When it comes to patient care, Dr. Felice Schnoll-Sussman wants everyone she treats to feel as if they are receiving, in her words, “a warm hug.”
“Even though I practice in a big academic medical center, I’ve always wanted it to feel like I’m providing concierge medicine,” says Dr. Schnoll-Sussman, Director of the Jay Monahan Center for Gastrointestinal Health at NewYork-Presbyterian and Weill Cornell Medicine. “I want the patient to feel as if their needs are being met and that we’re respecting them on every level.”
In early 2020, she realized that the traditional care model — a patient with symptoms comes for an initial visit, then must return for subsequent tests or specialist visits — was creating potentially months-long delays in diagnosis and treatment.
After almost two years of planning and preparation, Dr. Schnoll-Sussman launched the Dedicated Integrated GastroESophageal Treatment (DIGEST) program to help treat issues of the foregut, which can range from refractory reflux disease to motility disorders to esophageal cancer. Within her new integrated and multidisciplinary care team model, specialist visits and diagnostic tests are coordinated over the course of a few days, followed by a comprehensive meeting between the patients and their doctors to go over a treatment plan.

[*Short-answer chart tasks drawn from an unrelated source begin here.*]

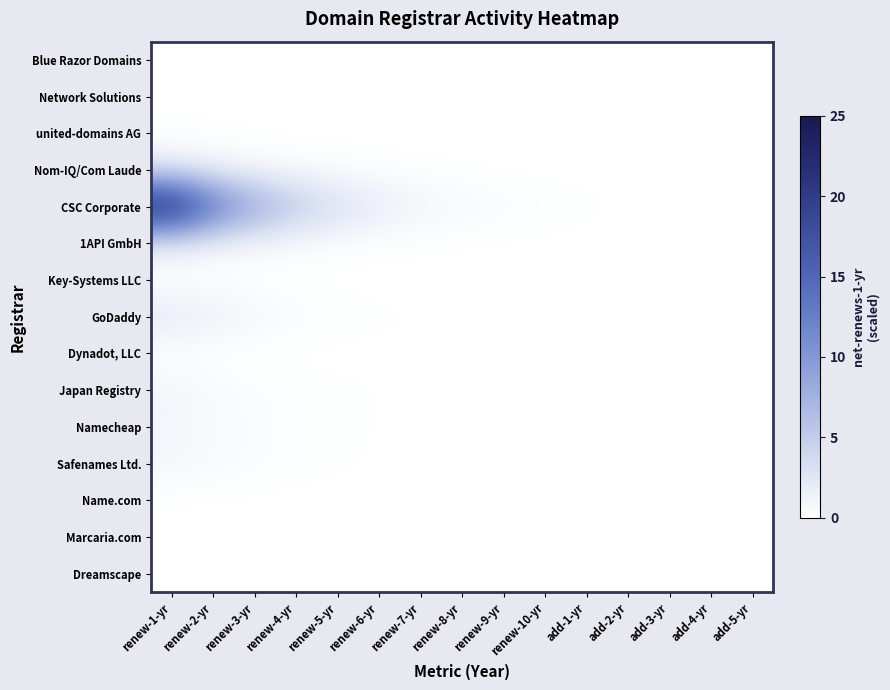

At add-3-yr, list the series in order from largest to smallest.

CSC Corporate, GoDaddy, Nom-IQ/Com Laude, 1API GmbH, Japan Registry, Namecheap, Safenames Ltd., united-domains AG, Dynadot, LLC, Network Solutions, Dreamscape, Marcaria.com, Blue Razor Domains, Key-Systems LLC, Name.com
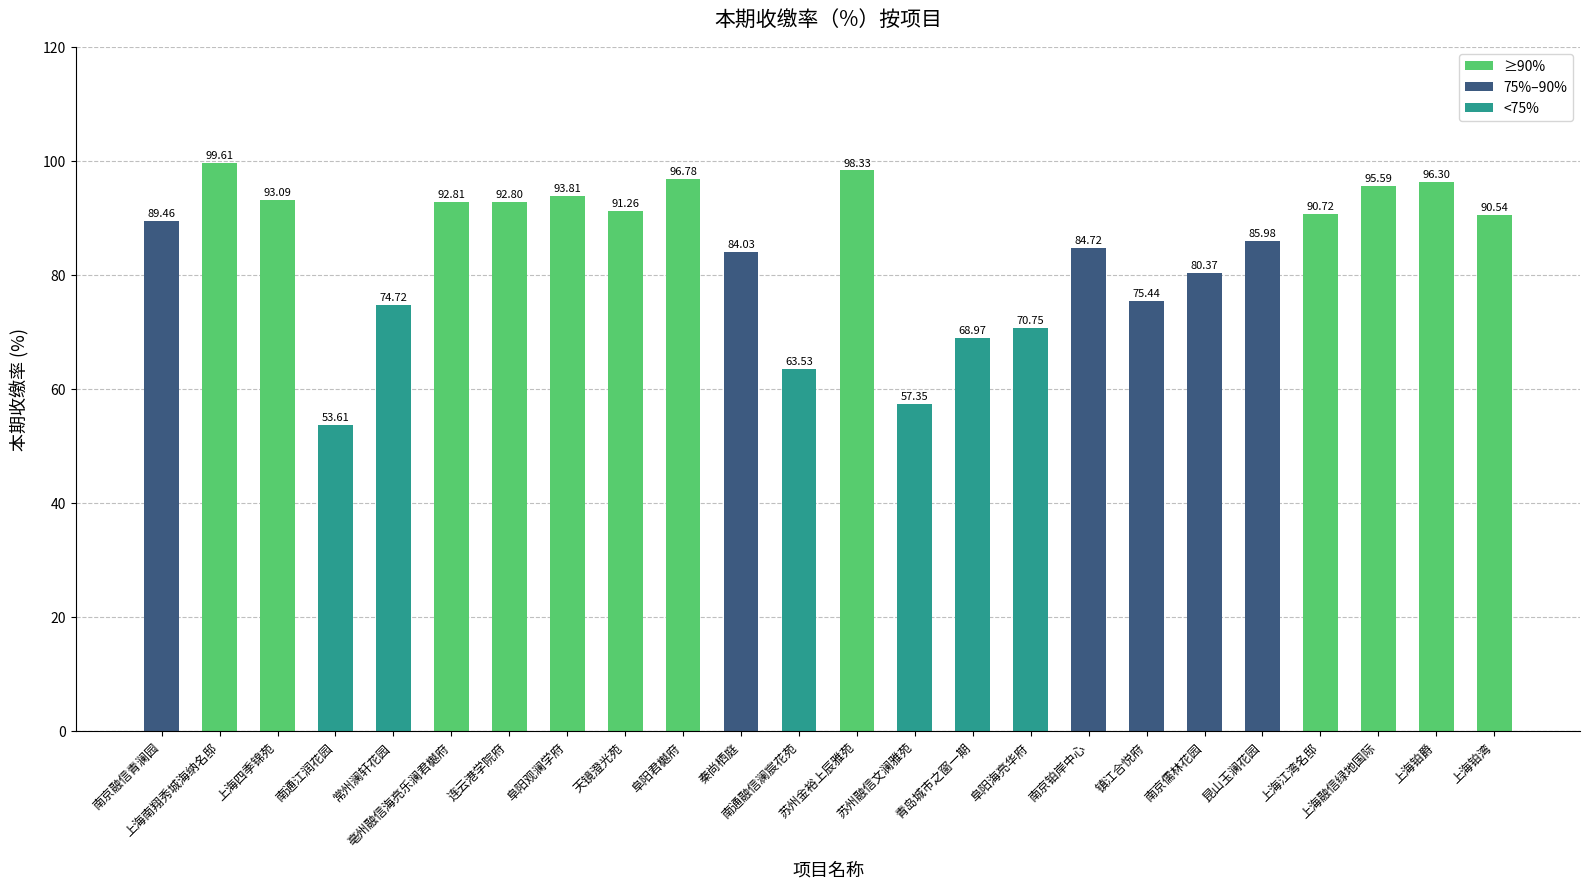

List the labels in order of value, smallest first.

南通江润花园, 苏州融信文澜雅苑, 南通融信澜宸花苑, 青岛城市之窗一期, 阜阳海亮华府, 常州澜轩花园, 镇江合悦府, 南京儒林花园, 秦尚栖庭, 南京铂岸中心, 昆山玉澜花园, 南京融信青澜园, 上海铂湾, 上海江湾名邸, 天镜澄光苑, 连云港学院府, 亳州融信海亮乐澜君樾府, 上海四季锦苑, 阜阳观澜学府, 上海融信绿地国际, 上海铂爵, 阜阳君樾府, 苏州金裕上辰雅苑, 上海南翔秀城海纳名邸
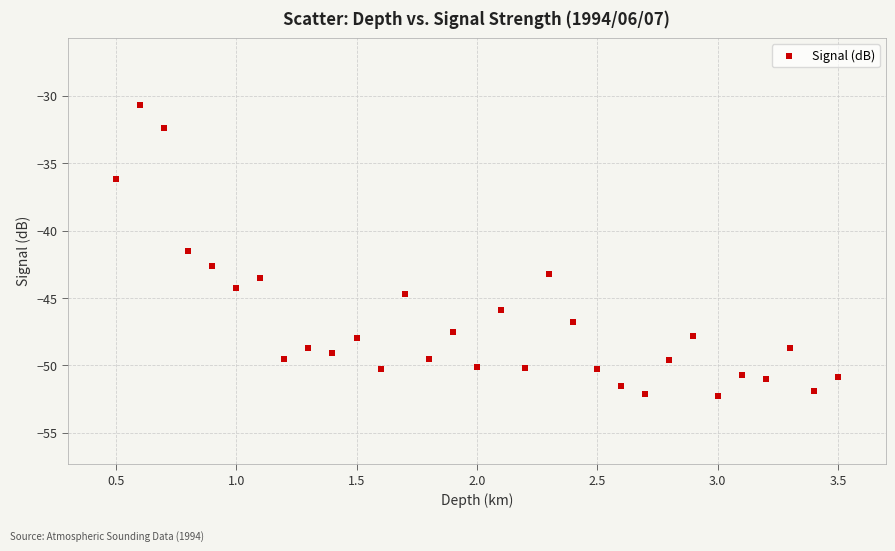

What Y value in the scatter plot is closest to -41?

-41.5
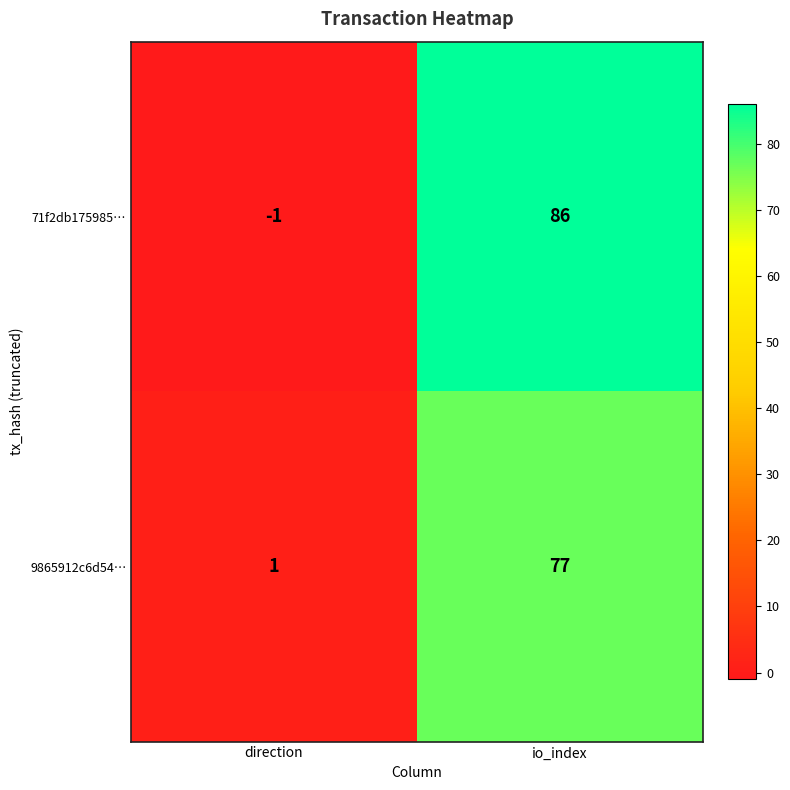

What is the maximum value shown in the chart?

86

Dr. Schnoll-Sussman spoke with NYP Advances to share more about how the DIGEST program came together, how she defines personalized care, and advice she has for other doctors — and in particular, women — entering this field.
Launching DIGEST required some systemic changes. How did you get buy-in from your colleagues?
I’m a very enthusiastic person so I tried to help people see the vision. It’s easy to bring on the early adopters, so my strategy was to first get buy-in from the people who I knew would be critical. It’s natural for people to think they’re already doing things right, but when you put the data in front of them, it’s very hard to refute. I looked at a year’s worth of our data for patients who have dysphagia and found that from the time that they presented with difficulty swallowing to the time they got their diagnosis, they could experience potential delays of up to eight months. So, you have to ask yourself, what kind of morbidity is the patient experiencing over that timeframe? We had to figure out how to break down the silos between gastroenterologists and our surgical colleagues; streamline radiologic and endoscopic evaluations; and simply work more efficiently together.
Patients in the program now spend, on average, three to five days completing their appointments and can receive a full diagnostic workup in about 10 business days. And the camaraderie we’ve built through this program has been enormous. It’s exciting to be in the room with all these people that love taking care of patients.